Wandering through the neighborhood, I couldn’t help but marvel at the tiny stone houses. Brent and I had spent much of the past four years in Europe — famous for its small dwellings.
But nothing quite matched what I was finding in Varoš.
Determined to not repeat my past mistake of missing the forest for the trees, I explored Varoš slowly, paying close attention to my surroundings.
And sure enough, I immediately began noticing things.
Like this Santa Claus perched up on the wall long after Christmas.
Or this cat keeping watch on passers-by.
I’d read that despite it’s small size, Varoš was home to several churches, including the Church of St. Nikola (Mikule), which historians believe was first built in 1056 CE.
But Varoš is a warren of dead-ends where narrow lanes end in courtyards or abandoned buildings.
Try as I might, I couldn’t find the church.
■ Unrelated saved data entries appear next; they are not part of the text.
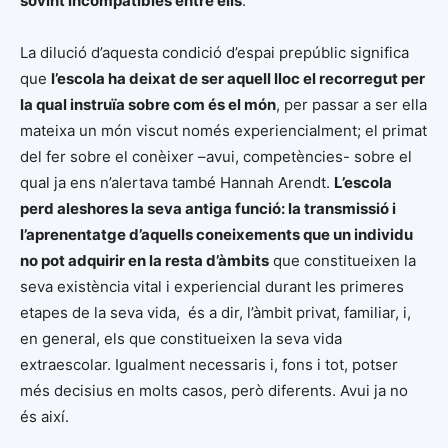
sovint incompatibles entre ells
.
La dilució d’aquesta condició d’espai prepúblic significa
que
l’escola ha deixat de ser aquell lloc el recorregut per
la qual instruïa sobre com és el món
, per passar a ser ella
mateixa un món viscut només experiencialment; el primat
del fer sobre el conèixer –avui, competències- sobre el
qual ja ens n’alertava també Hannah Arendt.
L’escola
perd aleshores la seva antiga funció: la transmissió i
l’aprenentatge d’aquells coneixements que un individu
no pot adquirir en la resta d’àmbits
que constitueixen la
seva existència vital i experiencial durant les primeres
etapes de la seva vida, és a dir, l’àmbit privat, familiar, i,
en general, els que constitueixen la seva vida
extraescolar. Igualment necessaris i, fons i tot, potser
més decisius en molts casos, però diferents. Avui ja no
és així.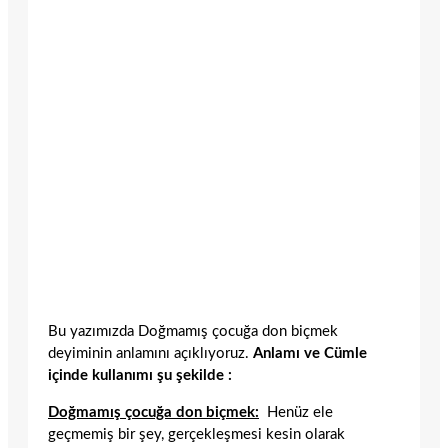
Bu yazımızda Doğmamış çocuğa don biçmek
deyiminin anlamını açıklıyoruz.
Anlamı ve Cümle
içinde kullanımı şu şekilde :
Doğmamış çocuğa don biçmek:
Henüz ele
geçmemiş bir şey, gerçekleşmesi kesin olarak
Then I spotted a nun. Nun = church, right?
I followed her.
And, before long, she led me right to the Church of St. Nikola!
Though — ironically — it wasn’t her destination, and she kept walking right on by.
Unfortunately, the door to the church was solidly locked.
But so early in the morning, I had the area to myself and could snap pictures to my heart’s content.
Varoš grew up around the Church of St. Nikola, a neighborhood of poor fishermen, farmers, and peasants who built small stone houses for their families.
The neighborhood used to be considerably bigger, but much of it was razed in the 17th century to build ramparts to defend against invasion by Turks from the powerful Ottoman Empire.
That made me wonder what those long-ago vanished streets had looked like.
During the 18th, 19th, and 20th centuries, Varos steadily declined. Many residents departed for “better” neighborhoods, leaving behind empty buildings that slowly fell into disrepair.
Those who stayed struggled to maintain their homes, much less modernize them.
But ten years ago, things started to change again. Varoš was rediscovered by wealthy Croats — and even more wealthy Europeans from other countries.
They started buying and repairing the dilapidated structures, turning them into modern apartments and boutique hotels. I met an architect at the local coworking facility, and she showed me a fantastic conversation she had recently finished.
Here’s the architect, Helena Miler:
All this made me happy for the people of Varoš — and Split. After all, what good is blight to anyone?
Of course, the transformation of Varoš is not yet complete. Plenty of elegant decay remains.
And I was glad to see it. Isn’t there beauty in imperfection too?
Or maybe I only feel that way because my own imperfections had almost caused me to miss the hidden gem called Varoš.
Hopefully I’ve learned my lesson, and I won’t miss what is right underneath my nose ever again.